→ **Data listing**
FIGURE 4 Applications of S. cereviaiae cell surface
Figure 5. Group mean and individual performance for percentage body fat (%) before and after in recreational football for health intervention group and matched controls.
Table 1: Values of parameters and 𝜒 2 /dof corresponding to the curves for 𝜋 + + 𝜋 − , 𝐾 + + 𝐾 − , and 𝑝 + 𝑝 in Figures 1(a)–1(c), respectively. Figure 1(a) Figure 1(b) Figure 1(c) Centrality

...

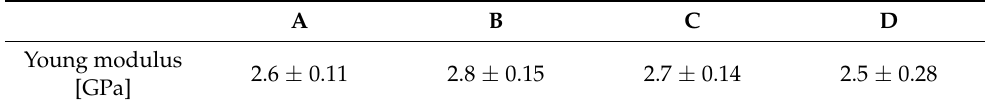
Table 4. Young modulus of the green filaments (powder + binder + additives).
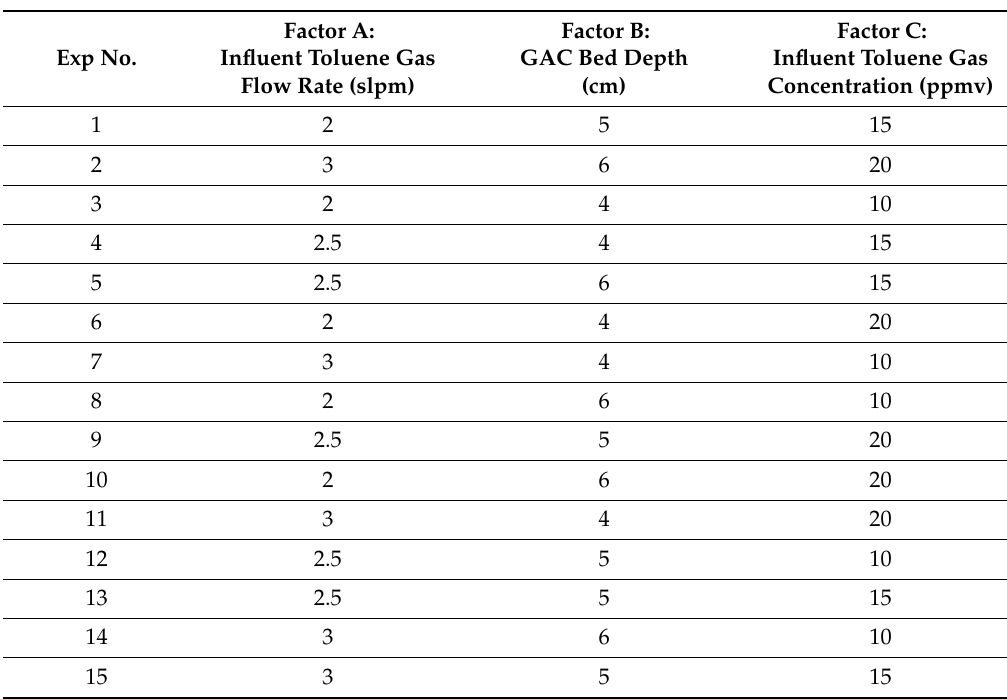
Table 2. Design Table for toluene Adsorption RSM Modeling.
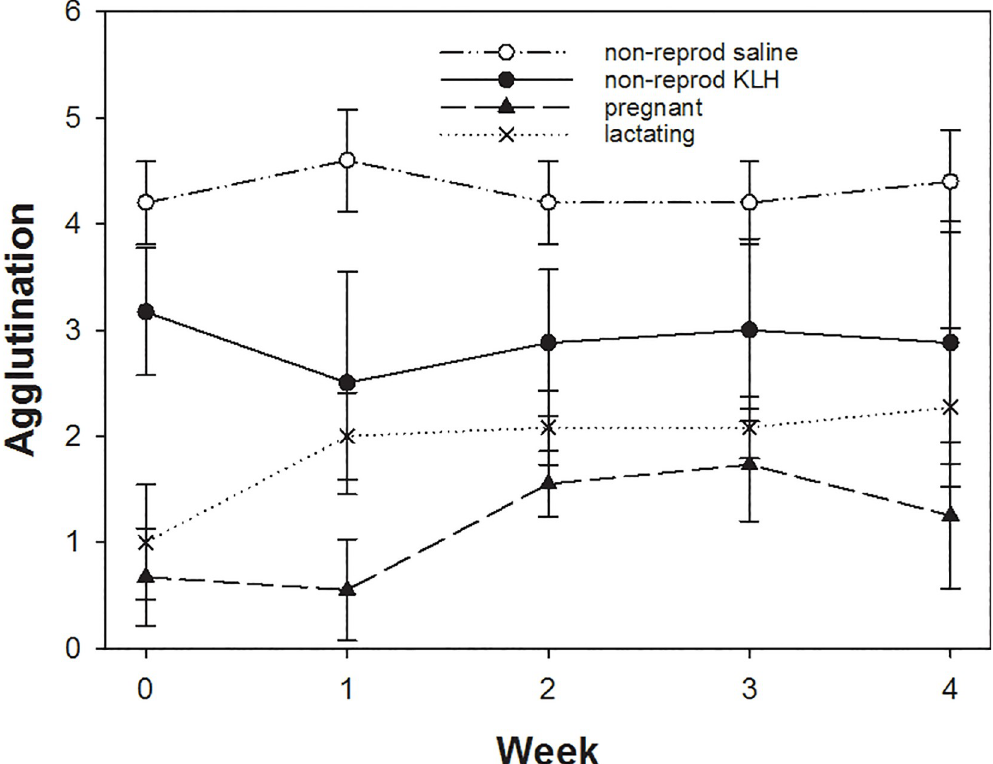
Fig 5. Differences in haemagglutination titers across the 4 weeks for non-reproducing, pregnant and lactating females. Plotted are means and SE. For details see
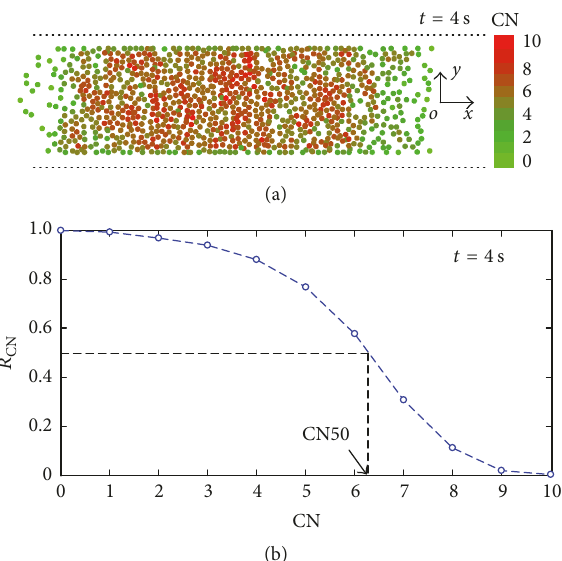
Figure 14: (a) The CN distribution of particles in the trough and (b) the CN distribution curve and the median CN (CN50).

→ **What is being asked**
Pull out every line holding "Table" from the records above, and copy it.

→ **Solution to this exercise**
Table 1: Values of parameters and 𝜒 2 /dof corresponding to the curves for 𝜋 + + 𝜋 − , 𝐾 + + 𝐾 − , and 𝑝 + 𝑝 in Figures 1(a)–1(c), respectively. Figure 1(a) Figure 1(b) Figure 1(c) Centrality
Table 4. Young modulus of the green filaments (powder + binder + additives).
Table 2. Design Table for toluene Adsorption RSM Modeling.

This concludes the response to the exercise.